Your task — Copy the records from the line that contains "Entry instruction. Field: temperature." through the end of the records, swapping "conforming sample" for "reference sample" and changing nothing else. Leave the pictures out of your copy.
↓↓↓
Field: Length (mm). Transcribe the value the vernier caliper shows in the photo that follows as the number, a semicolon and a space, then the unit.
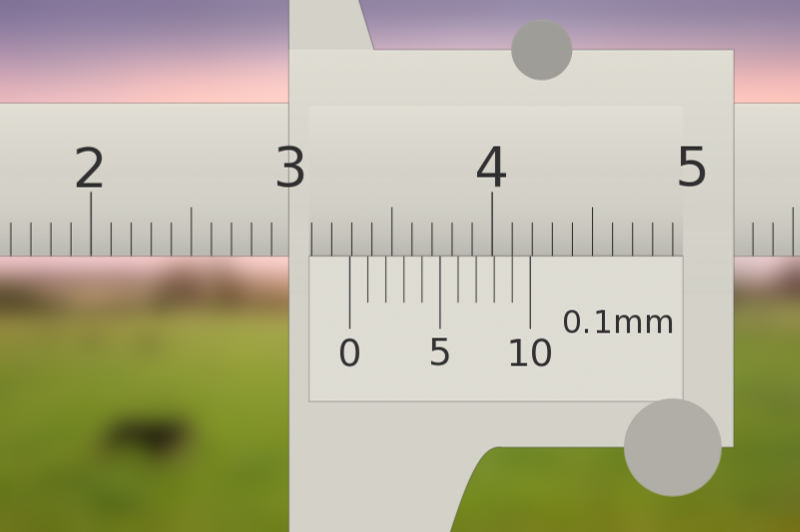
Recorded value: 32.9; mm
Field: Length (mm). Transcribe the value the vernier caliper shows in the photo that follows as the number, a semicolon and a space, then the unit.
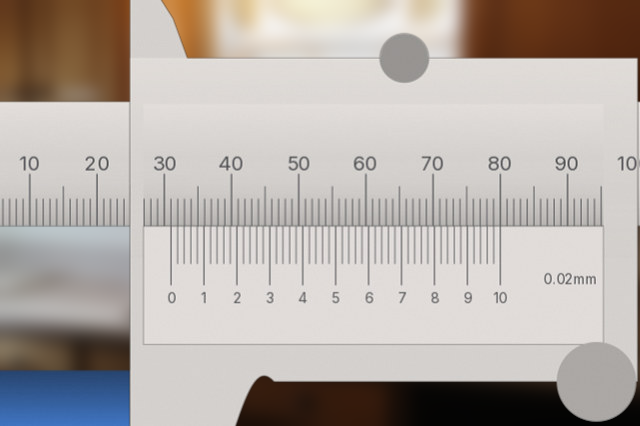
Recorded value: 31.0; mm
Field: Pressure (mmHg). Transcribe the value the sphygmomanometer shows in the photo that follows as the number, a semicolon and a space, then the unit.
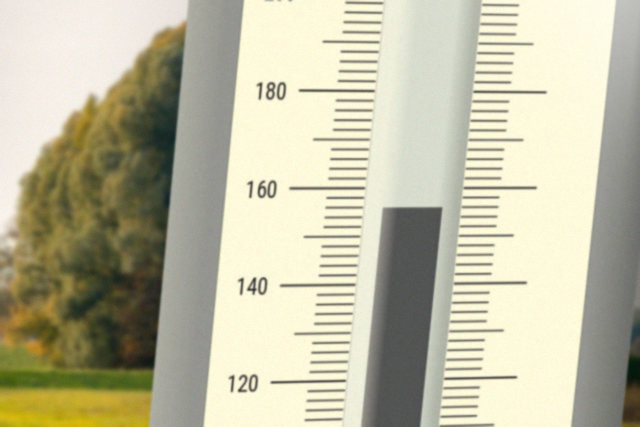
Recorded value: 156; mmHg
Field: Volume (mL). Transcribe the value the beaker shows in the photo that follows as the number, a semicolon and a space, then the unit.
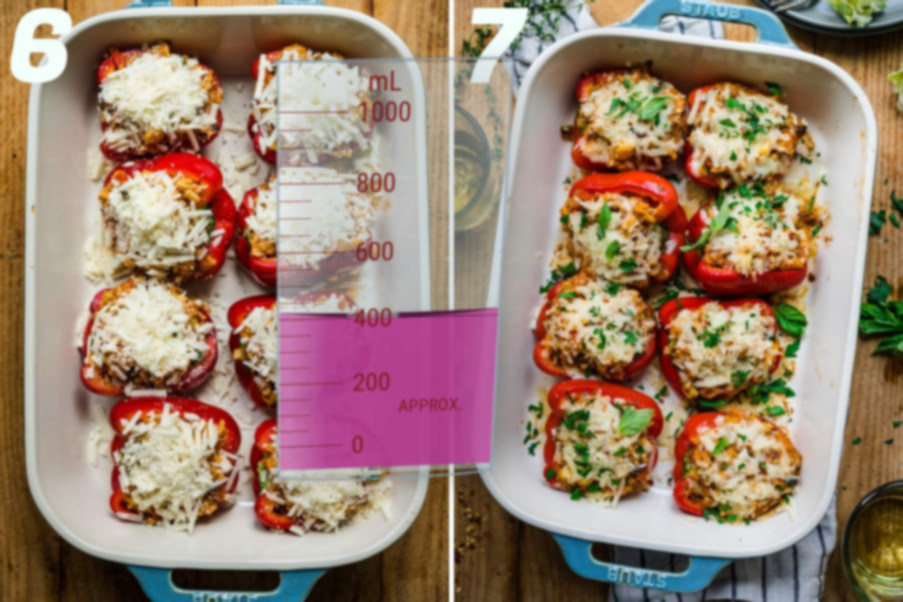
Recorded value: 400; mL
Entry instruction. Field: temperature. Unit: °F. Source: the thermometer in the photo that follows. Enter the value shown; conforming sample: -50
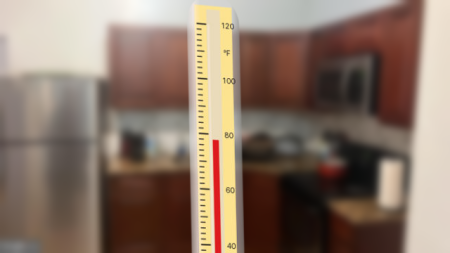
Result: 78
↑↑↑
Output below —
Entry instruction. Field: temperature. Unit: °F. Source: the thermometer in the photo that follows. Enter the value shown; reference sample: -50
Result: 78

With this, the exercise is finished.